What Ayouch found during this time of observation was that young people had been forgotten by Moroccan society. “No father authority. No social care. No place for love or intimacy,” he describes. “I guess these young boys, when they see some radical religious leaders, and I don't even know if we should call them religious, because for me it's more a mafia that is using religion,”  He adds, the extremist offered them a way out, "Of course, they jump in. They want to make it.”

This understanding of terrorist violence as a product of sociological circumstance is what Ayouch attempts to convey in Horses of God. “I think it's important for Arab audiences to hear about this film and this point of view. Most of the time we don't want to face our reality as it is.” Ayouch fears that if Arab filmmakers do not discuss these issues, the only voices addressing radicalism will be from outsiders.
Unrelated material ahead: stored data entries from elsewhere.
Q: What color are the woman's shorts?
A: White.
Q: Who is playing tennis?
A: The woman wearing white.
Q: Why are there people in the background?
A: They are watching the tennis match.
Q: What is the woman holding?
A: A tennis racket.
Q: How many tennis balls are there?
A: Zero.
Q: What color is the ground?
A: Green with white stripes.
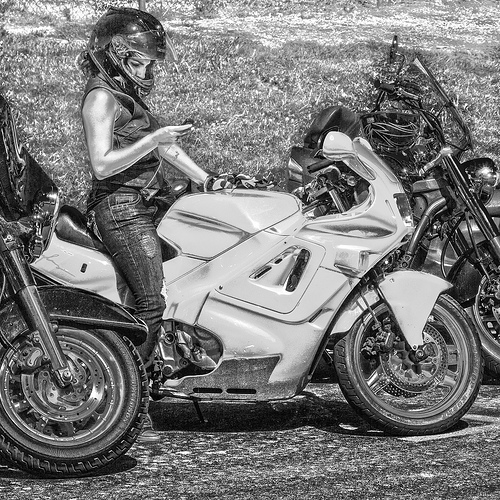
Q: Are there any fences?
A: No, there are no fences.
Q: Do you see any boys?
A: No, there are no boys.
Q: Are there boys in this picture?
A: No, there are no boys.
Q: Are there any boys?
A: No, there are no boys.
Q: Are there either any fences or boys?
A: No, there are no boys or fences.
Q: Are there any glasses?
A: No, there are no glasses.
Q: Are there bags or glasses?
A: No, there are no glasses or bags.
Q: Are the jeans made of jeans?
A: Yes, the jeans are made of jeans.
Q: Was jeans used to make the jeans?
A: Yes, the jeans are made of jeans.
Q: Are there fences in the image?
A: No, there are no fences.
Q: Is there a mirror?
A: Yes, there is a mirror.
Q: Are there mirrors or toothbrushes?
A: Yes, there is a mirror.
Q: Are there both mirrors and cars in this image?
A: No, there is a mirror but no cars.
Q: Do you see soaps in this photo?
A: No, there are no soaps.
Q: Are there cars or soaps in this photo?
A: No, there are no soaps or cars.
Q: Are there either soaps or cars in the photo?
A: No, there are no soaps or cars.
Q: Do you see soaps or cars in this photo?
A: No, there are no soaps or cars.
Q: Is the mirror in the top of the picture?
A: Yes, the mirror is in the top of the image.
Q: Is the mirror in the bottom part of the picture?
A: No, the mirror is in the top of the image.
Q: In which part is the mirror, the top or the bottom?
A: The mirror is in the top of the image.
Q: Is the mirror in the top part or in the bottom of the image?
A: The mirror is in the top of the image.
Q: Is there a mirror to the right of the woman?
A: Yes, there is a mirror to the right of the woman.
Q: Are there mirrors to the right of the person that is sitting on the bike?
A: Yes, there is a mirror to the right of the woman.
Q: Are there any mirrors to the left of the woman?
A: No, the mirror is to the right of the woman.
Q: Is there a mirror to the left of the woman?
A: No, the mirror is to the right of the woman.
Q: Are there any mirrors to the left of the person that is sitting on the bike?
A: No, the mirror is to the right of the woman.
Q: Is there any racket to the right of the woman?
A: No, there is a mirror to the right of the woman.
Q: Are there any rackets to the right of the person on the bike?
A: No, there is a mirror to the right of the woman.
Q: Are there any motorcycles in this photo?
A: Yes, there is a motorcycle.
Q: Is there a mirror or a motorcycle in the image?
A: Yes, there is a motorcycle.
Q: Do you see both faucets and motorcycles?
A: No, there is a motorcycle but no faucets.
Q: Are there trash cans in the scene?
A: No, there are no trash cans.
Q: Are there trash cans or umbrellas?
A: No, there are no trash cans or umbrellas.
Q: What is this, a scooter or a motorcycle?
A: This is a motorcycle.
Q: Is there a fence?
A: No, there are no fences.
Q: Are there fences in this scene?
A: No, there are no fences.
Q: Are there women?
A: Yes, there is a woman.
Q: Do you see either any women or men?
A: Yes, there is a woman.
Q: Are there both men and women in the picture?
A: No, there is a woman but no men.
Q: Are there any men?
A: No, there are no men.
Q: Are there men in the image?
A: No, there are no men.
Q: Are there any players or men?
A: No, there are no men or players.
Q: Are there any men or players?
A: No, there are no men or players.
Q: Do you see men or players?
A: No, there are no men or players.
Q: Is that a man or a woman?
A: That is a woman.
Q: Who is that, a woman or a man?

“We should understand that if we do not do it, some others will come. I'm talking of those Hollywood movies and their point of view, which I respect, but it is not my point of view as an Arab film director from the region.”

Ayouch thinks the narrative audiences are more familiar with is a dangerous one. “They're used to a very black and white speech about this important topic. There are the bad guys and the good guys, as if this violence comes from nowhere, as if it has no origin,” he says. By complicating the explanation of violence, and offering a look at the young life of a future terrorist, he hopes to offer an alternative explanation.

“This violence doesn't come out from the sky.”

Despite this realistic depiction of poverty and corruption in Morocco, Ayouch managed to receive public funding for his film. “I had no problem of censorship at all,” he says. “It's all part of the job as a film director is to show this reality. I think the authorities are smart enough to understand it. This is the state's responsibility, but this is also the citizen’s responsibility, the civil society’s responsibility. We are all in the same boat. If we want another future for those boys, we have to offer them something else.”

That “something else” to offer is what Ayouch is working on now. Partnered with Mahi Binebine, who wrote the novel upon which the film is based, Ayouch opened a community center in the center of the Sidi Moumen slum. “We decided to open for those young people to have some other ways of expression, like the arts and culture especially,” he says.

In this new communal venue, Ayouch and Binebine hosted a screening of

“Horses of God” for families who had been touched by the Casablanca bombings. “It was the very first time, as you can imagine, that the families of the victims who came from the center of Casablanca, and some families of the suicide bombers met each other,” Ayouch describes. “There was a lot of tension in the beginning and emotions when they talked to each other, when they recognized each other. It's a huge step. It means a lot.”

For Ayouch, the power of film means bringing people together and breaking down barriers.

 “I mean the biggest danger for our society is to have those walls    that you cannot see, but you can feel, between different categories of the population.”

He adds, " “When some people decide to come and to meet and to spend some times and to listen to other people that they never cross the rest of the day, I guess it's very important. It says a lot.”